▶ Directions
A bare number is the only acceptable answer: how many lines of these entries include "senken"?

▶ Transcribed page contents
────────────────────────────────────────

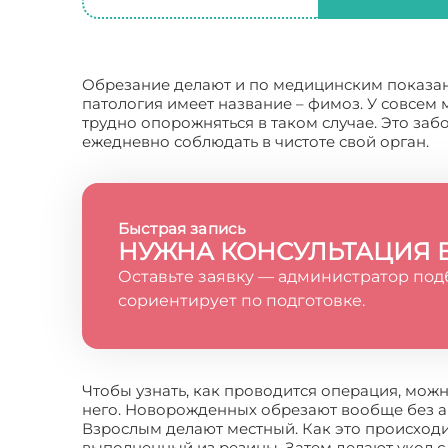
Обрезание делают и по медицинским показани
патология имеет название – фимоз. У совсем м
трудно опорожняться в таком случае. Это заб
ежедневно соблюдать в чистоте свой орган.
Быстрая запись
НУЖНА КОНСУЛЬТАЦИЯ 
Оставьте заявку — администратор под
сориентирует по подготовке.
Чтобы узнать, как проводится операция, можн
него. Новорожденных обрезают вообще без ан
Взрослым делают местный. Как это происходи
выполненный из резины. Затем делают укол с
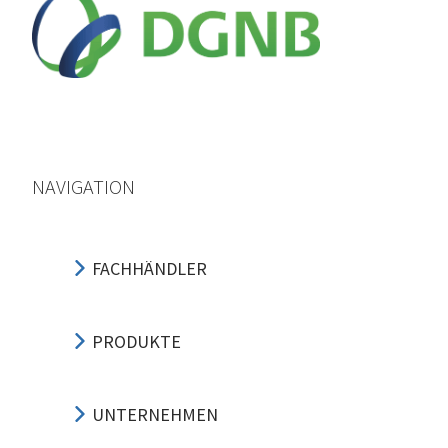
NAVIGATION
FACHHÄNDLER
PRODUKTE
UNTERNEHMEN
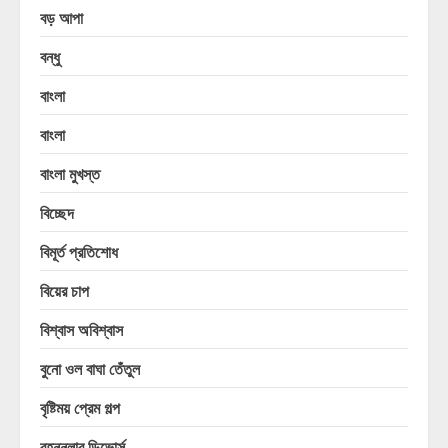
বড় আপা
বন্ধু
বাংলা
বাংলা
বাংলা মুখস্ত
বিচ্ছেদ
বিমূর্ত প্রতিশোধ
বিয়ের চাপ
বিশ্বাস অবিশ্বাস
বুনো ওল বাঘা তেঁতুল
বৃষ্টিময় প্রেম গল্প
বৃহন্নলার ডিভোর্স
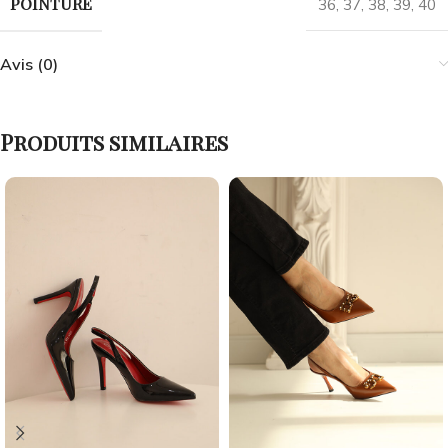
POINTURE
36
,
37
,
38
,
39
,
40
Avis (0)
Produits similaires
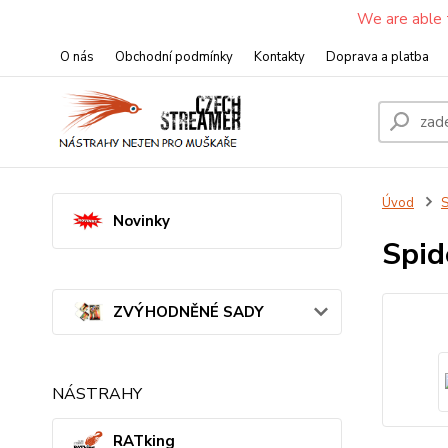
We are able 
O nás
Obchodní podmínky
Kontakty
Doprava a platba
Úvod
S
Novinky
Spi
ZVÝHODNĚNÉ SADY
NÁSTRAHY
RATking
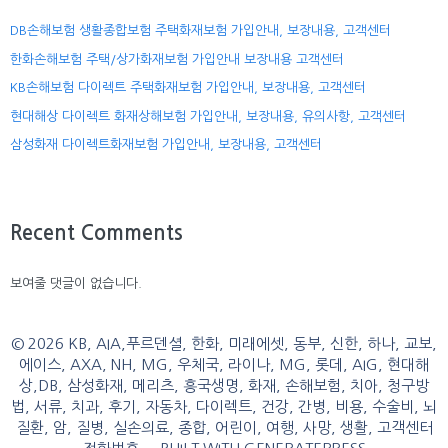
DB손해보험 생활종합보험 주택화재보험 가입안내, 보장내용, 고객센터
한화손해보험 주택/상가화재보험 가입안내 보장내용 고객센터
KB손해보험 다이렉트 주택화재보험 가입안내, 보장내용, 고객센터
현대해상 다이렉트 화재상해보험 가입안내, 보장내용, 유의사항, 고객센터
삼성화재 다이렉트화재보험 가입안내, 보장내용, 고객센터
Recent Comments
보여줄 댓글이 없습니다.
© 2026 KB, AIA,푸르덴셜, 한화, 미래에셋, 동부, 신한, 하나, 교보,
에이스, AXA, NH, MG, 우체국, 라이나, MG, 롯데, AIG, 현대해
상,DB, 삼성화재, 메리츠, 흥국생명, 화재, 손해보험, 치아, 청구방
법, 서류, 치과, 후기, 자동차, 다이렉트, 건강, 간병, 비용, 수술비, 뇌
질환, 암, 질병, 실손의료, 종합, 어린이, 여행, 사망, 생활, 고객센터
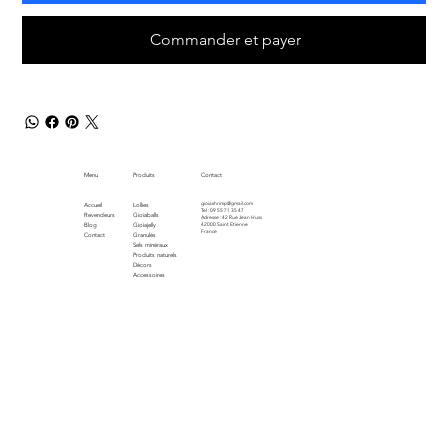
Commander et payer
Menu
Produits
Contact
gioiashrimp@gmail.com
Accueil
Lollies
Tel : 09 55 71 35 47
Revendeurs
Gioiaballs
Adresse : 42 Rue Jean Huss
Blog
Gioiajelly
42000 Saint Etienne
France
Contact
Granulés
Sels minéraux
Produits naturels
Décors
Accessoires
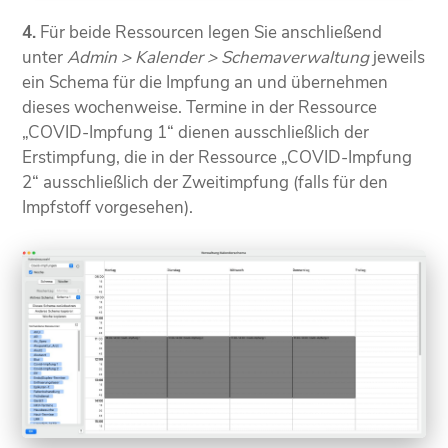
4.
Für beide Ressourcen legen Sie anschließend
unter
Admin > Kalender > Schemaverwaltung
jeweils
ein Schema für die Impfung an und übernehmen
dieses wochenweise. Termine in der Ressource
„COVID-Impfung 1“ dienen ausschließlich der
Erstimpfung, die in der Ressource „COVID-Impfung
2“ ausschließlich der Zweitimpfung (falls für den
Impfstoff vorgesehen).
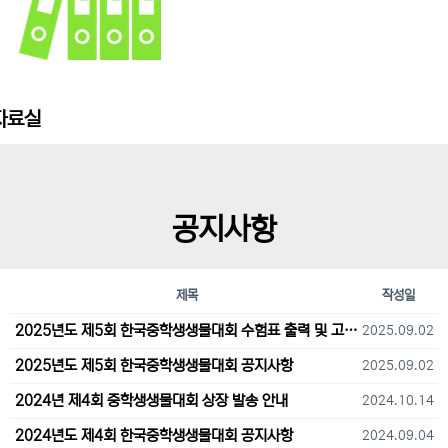
자료실
공지사항
제목
작성일
2025년도 제5회 한국중학생생물대회 수험표 출력 및 고사장 오시는 길 안내
2025.09.02
2025년도 제5회 한국중학생생물대회 공지사항
2025.09.02
2024년 제4회 중학생생물대회 상장 발송 안내
2024.10.14
2024년도 제4회 한국중학생생물대회 공지사항
2024.09.04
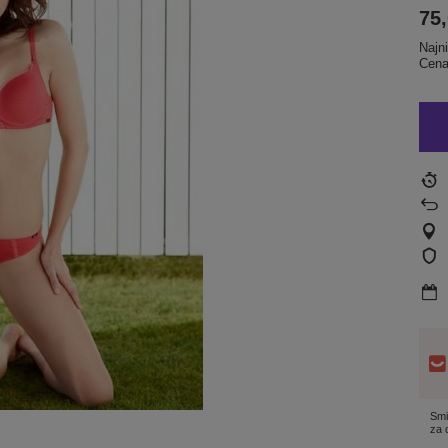
75,
Najn
Cena
Smi
za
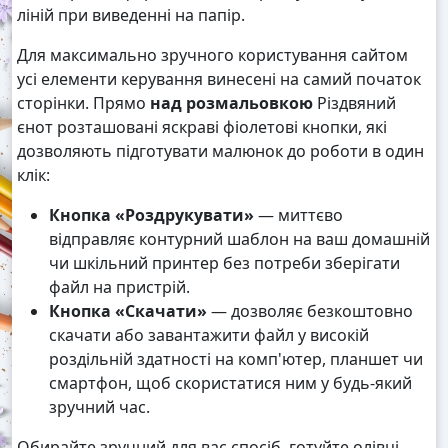
ліній при виведенні на папір.
Для максимально зручного користування сайтом
усі елементи керування винесені на самий початок
сторінки. Прямо
над розмальовкою
Різдвяний
єнот розташовані яскраві фіолетові кнопки, які
дозволяють підготувати малюнок до роботи в один
клік:
Кнопка «Роздрукувати»
— миттєво
відправляє контурний шаблон на ваш домашній
чи шкільний принтер без потреби зберігати
файл на пристрій.
Кнопка «Скачати»
— дозволяє безкоштовно
скачати або завантажити файл у високій
роздільній здатності на комп'ютер, планшет чи
смартфон, щоб скористатися ним у будь-який
зручний час.
Обирайте зручний для вас спосіб, готуйте олівці,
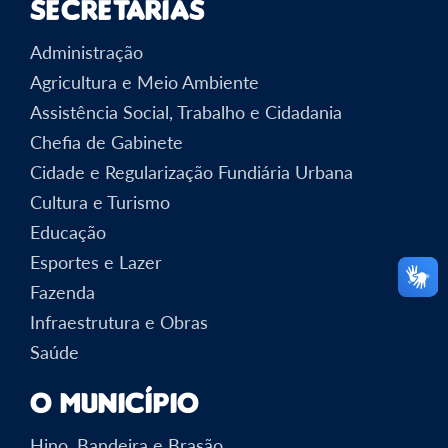
Secretarias
Administração
Agricultura e Meio Ambiente
Assistência Social, Trabalho e Cidadania
Chefia de Gabinete
Cidade e Regularização Fundiária Urbana
Cultura e Turismo
Educação
Esportes e Lazer
Fazenda
Infraestrutura e Obras
Saúde
O Município
Hino, Bandeira e Brasão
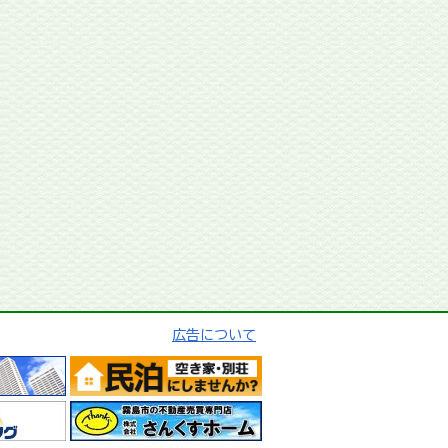
広告について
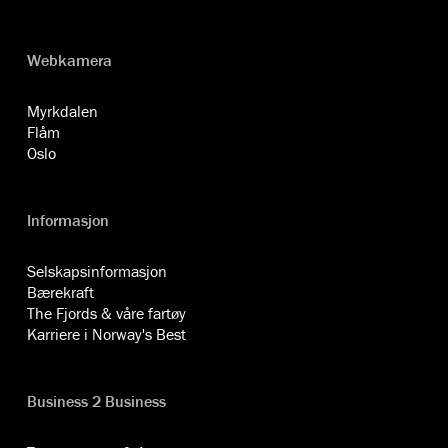
Webkamera
Myrkdalen
Flåm
Oslo
Informasjon
Selskapsinformasjon
Bærekraft
The Fjords & våre fartøy
Karriere i Norway's Best
Business 2 Business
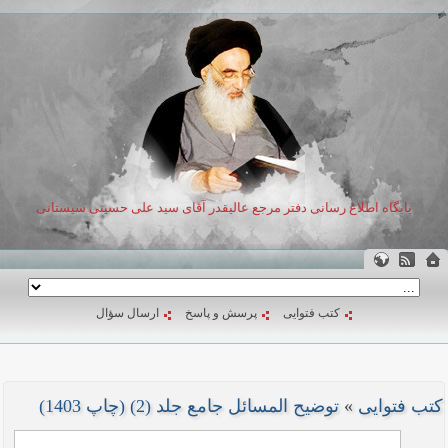
پایگاه اطلاع رسانی دفتر مرجع عالیقدر آقای سید علی حسینی سیستانی
کتب فتوایی
پرسش و پاسخ
ارسال سؤال
کتب فتوایی
»
توضیح المسائل جامع جلد (2) (چاپ 1403)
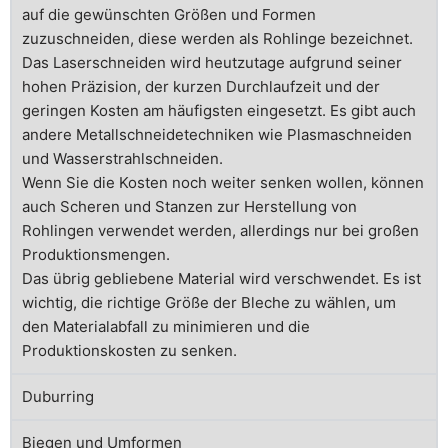
auf die gewünschten Größen und Formen
zuzuschneiden, diese werden als Rohlinge bezeichnet.
Das Laserschneiden wird heutzutage aufgrund seiner
hohen Präzision, der kurzen Durchlaufzeit und der
geringen Kosten am häufigsten eingesetzt. Es gibt auch
andere Metallschneidetechniken wie Plasmaschneiden
und Wasserstrahlschneiden.
Wenn Sie die Kosten noch weiter senken wollen, können
auch Scheren und Stanzen zur Herstellung von
Rohlingen verwendet werden, allerdings nur bei großen
Produktionsmengen.
Das übrig gebliebene Material wird verschwendet. Es ist
wichtig, die richtige Größe der Bleche zu wählen, um
den Materialabfall zu minimieren und die
Produktionskosten zu senken.
Duburring
Biegen und Umformen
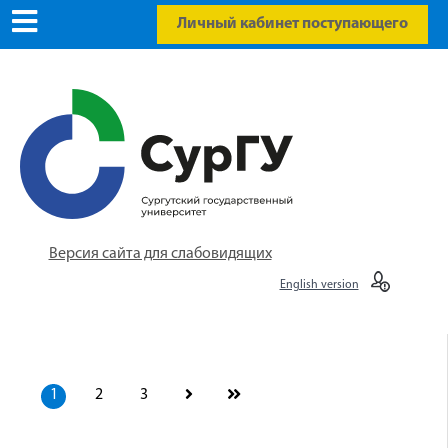
Личный кабинет поступающего
Версия сайта для слабовидящих
English version
1
2
3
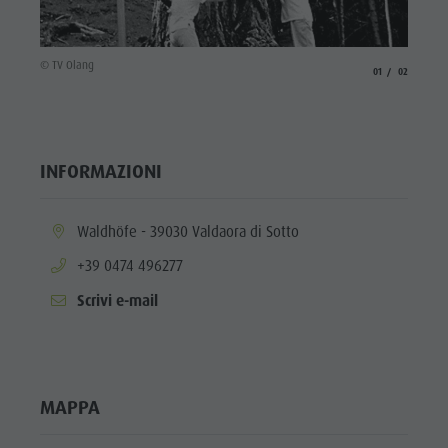
Shopping
Team
© TV Ol
© TV Olang
aria.slide_indicato
aria.slide_i
01
02
Olang Card
INFORMAZIONI
aria.location:
Waldhöfe - 39030 Valdaora di Sotto
aria.phone:
+39 0474 496277
Scrivi e-mail
MAPPA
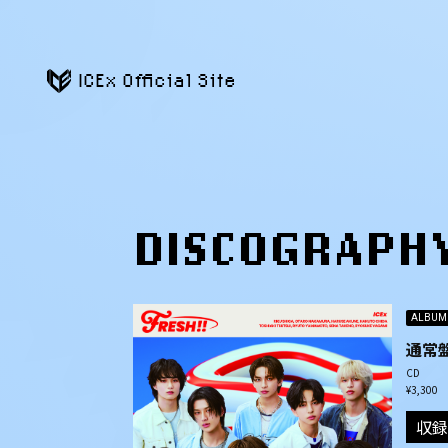
ICEx Official Site
DISCOGRAPH
ALBUM
通常
CD
¥3,300
収録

────────────────────────────────────────

▶ Written solution
2